The year was 1990. Tokyo had just witnessed the biggest upset in the history of heavyweight championship fights. The previously undefeated Tyson was knocked out by James ‘Buster’ Douglas in a match that lasted ten rounds. Disclaimer: I don’t follow boxing but I like reading Wikipedia. Sometime later in the year in a single bedroom house in Trivandrum, on a Sunday night, Gingi was studying for her Malayalam test paper under the supervision of Amma. I was trying to get some sleep but was tossing about as the light was still on. School and test papers were alien concepts to me then. Now and then I kept asking if the lights could be switched off. They ignored me. Agitated, I started crawling about the bed and then I started probing under it and found something interesting.

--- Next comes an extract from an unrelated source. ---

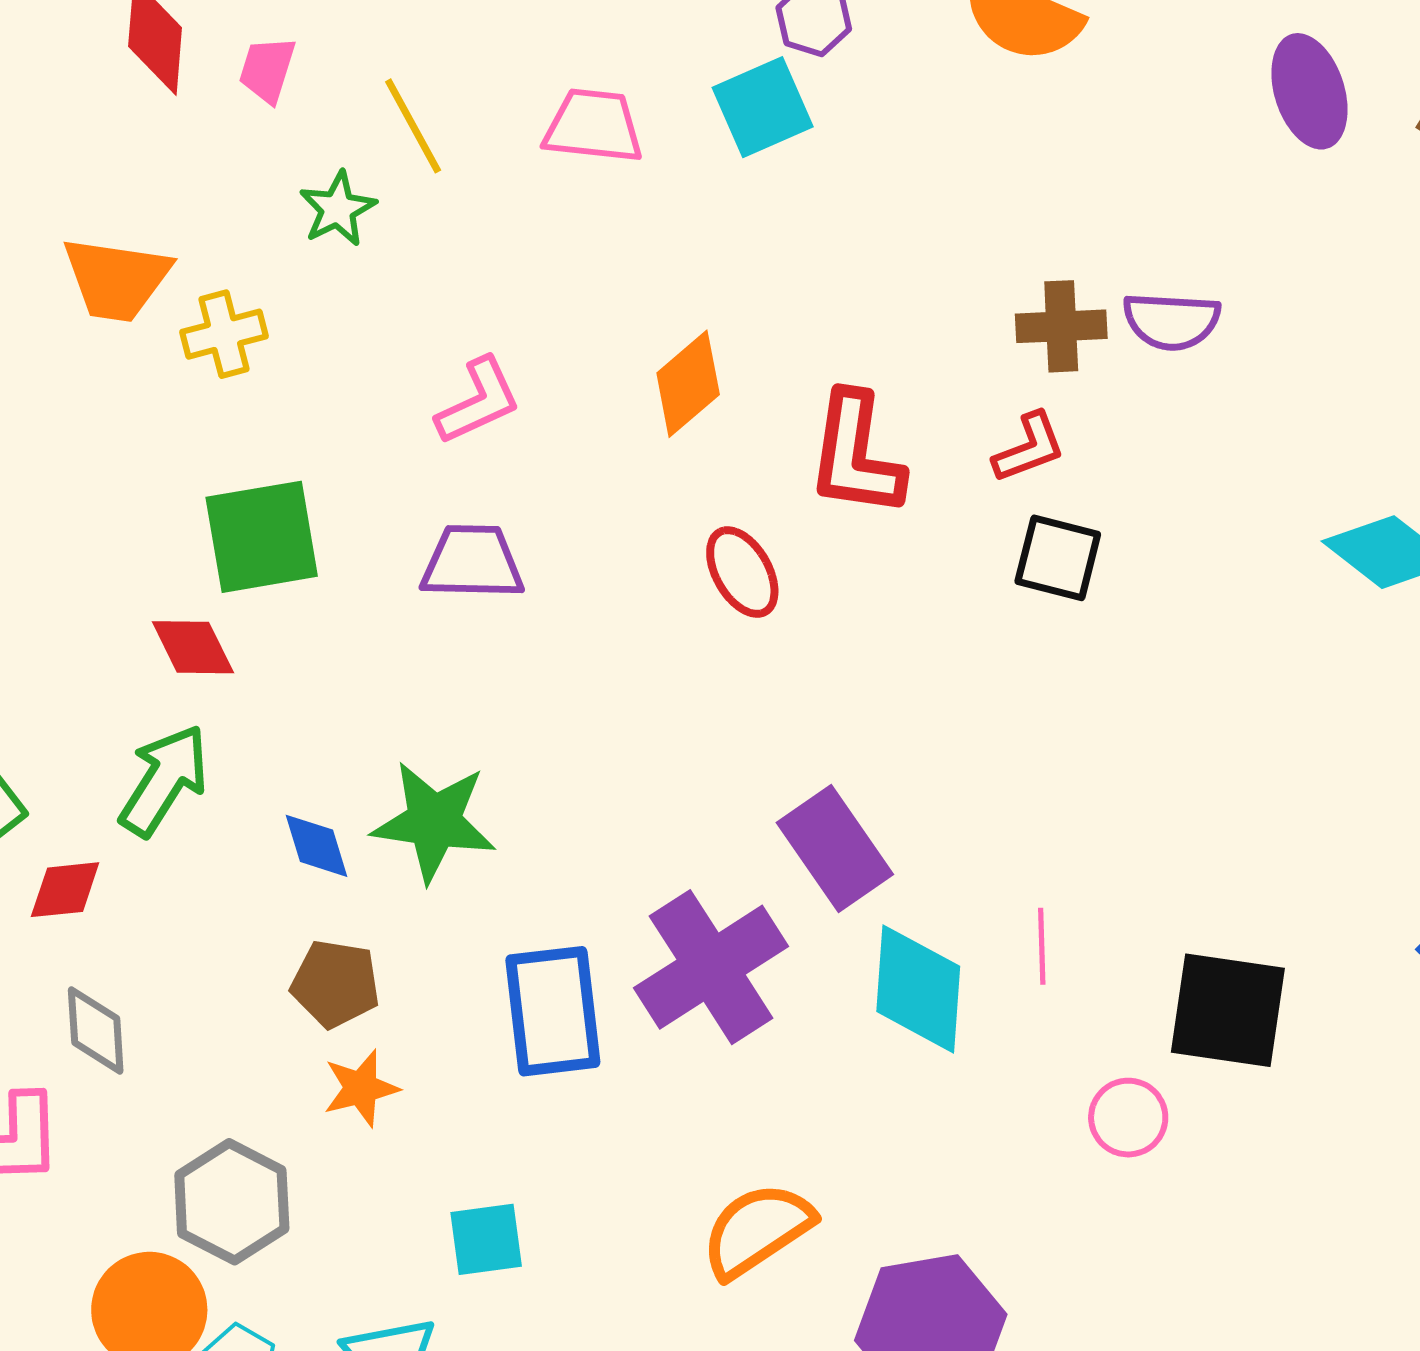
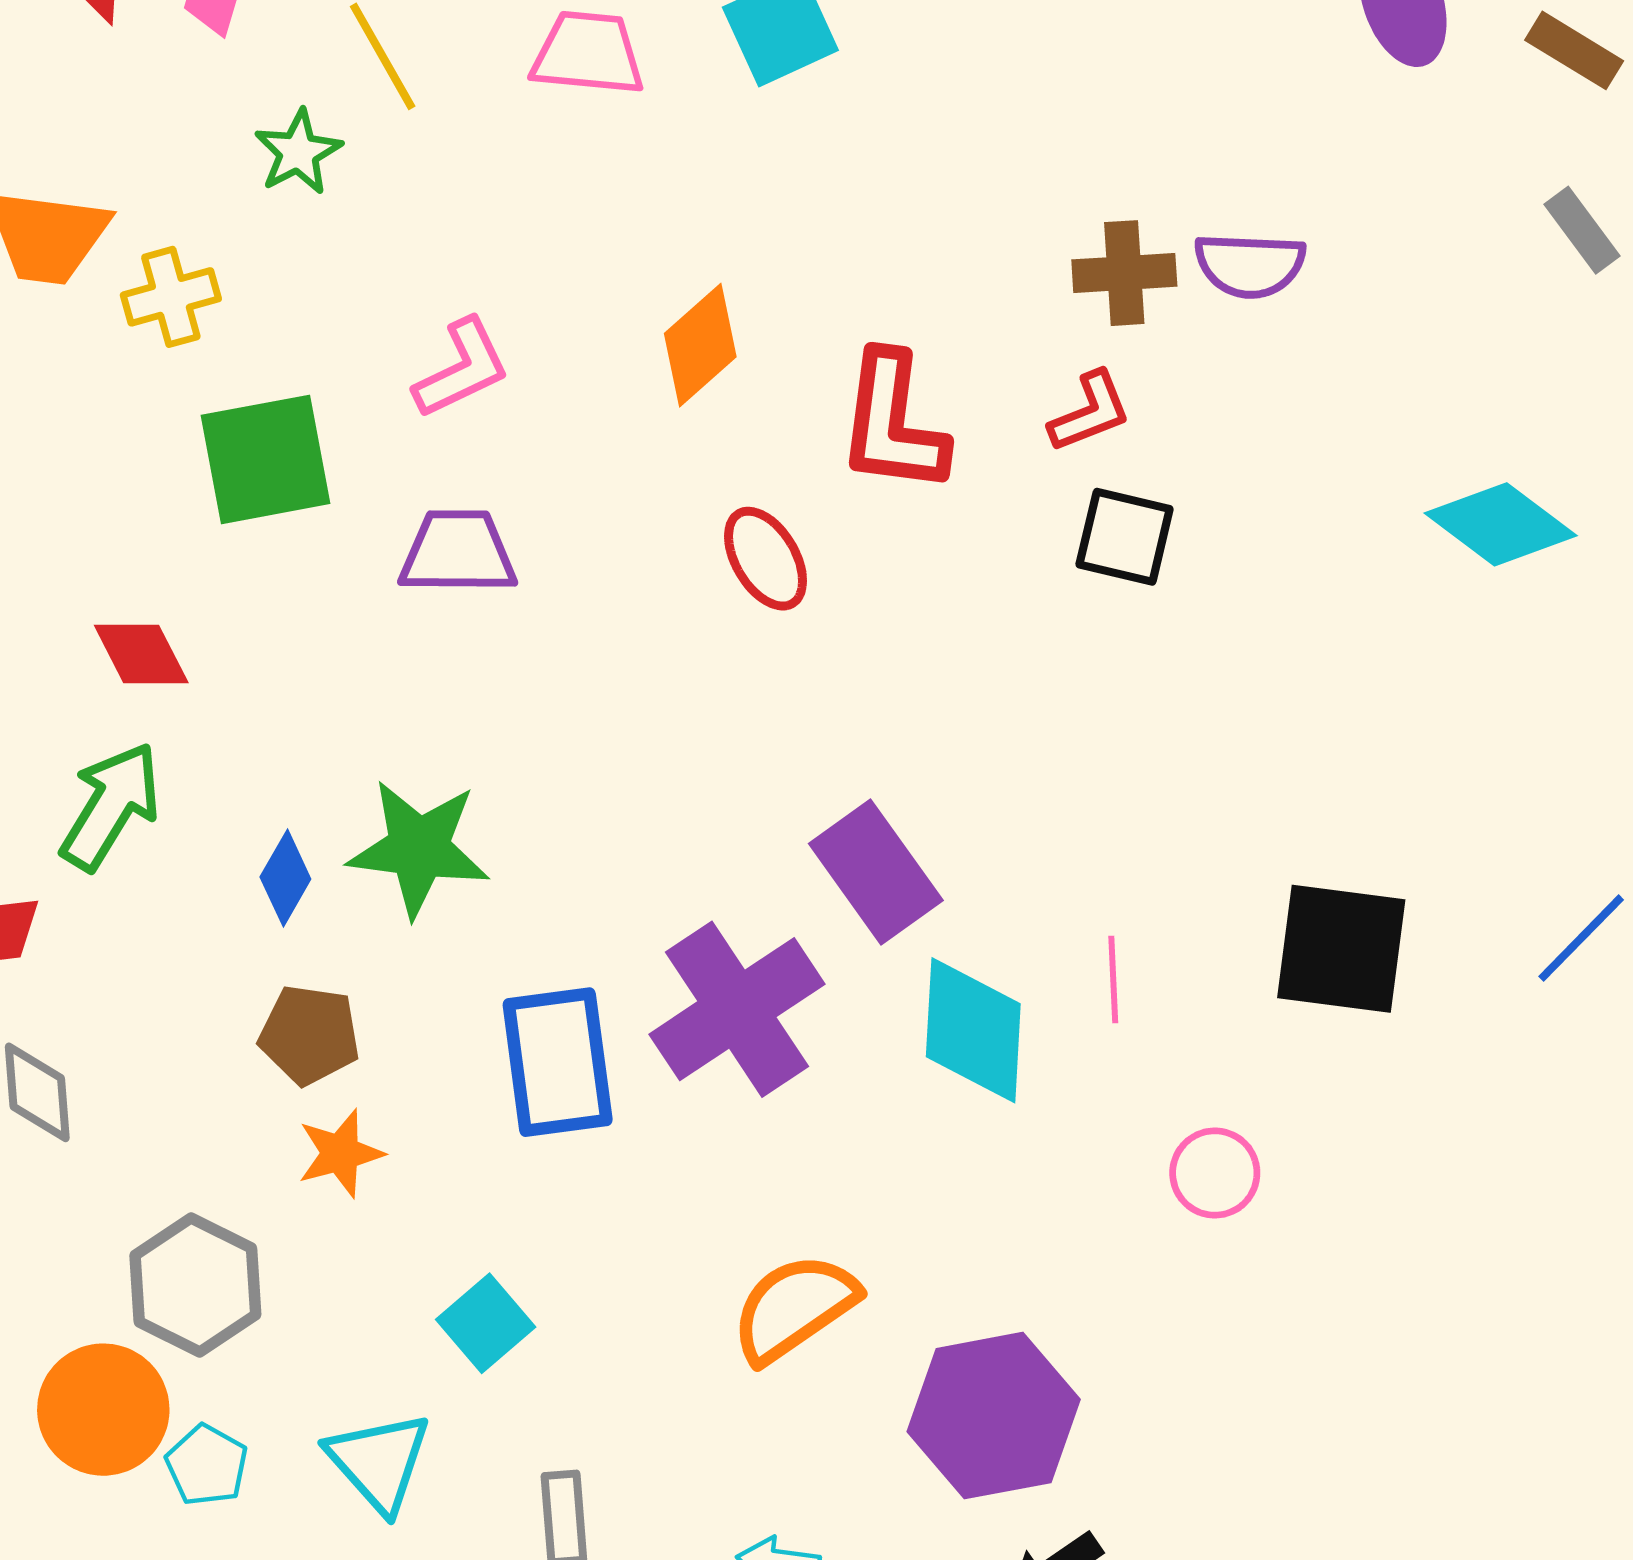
green square: (262, 537) -> (265, 459), moved
blue diamond: (316, 846) -> (285, 878), turned 48
black square: (1228, 1010) -> (1341, 949), moved
cyan square: (486, 1239) -> (486, 1323), turned -32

After a while Gingi heard screeching, ‘Light off cheyyyyyyyy’, felt a sharp blow and then there was momentary darkness. Eventually when the twinkling in her eyes cleared up she saw me standing there with a coconut in my hand.
I know it was not a fair fight. It was not even a fight. It was just me hitting my elder and much bigger sibling on the head with a coconut. I am not proud of it. But then she turned out alright and went on to reenact it on me multiple times sans the coconut. I guess we’re even now though I sometimes get the feeling that my niece is being trained to repeat history.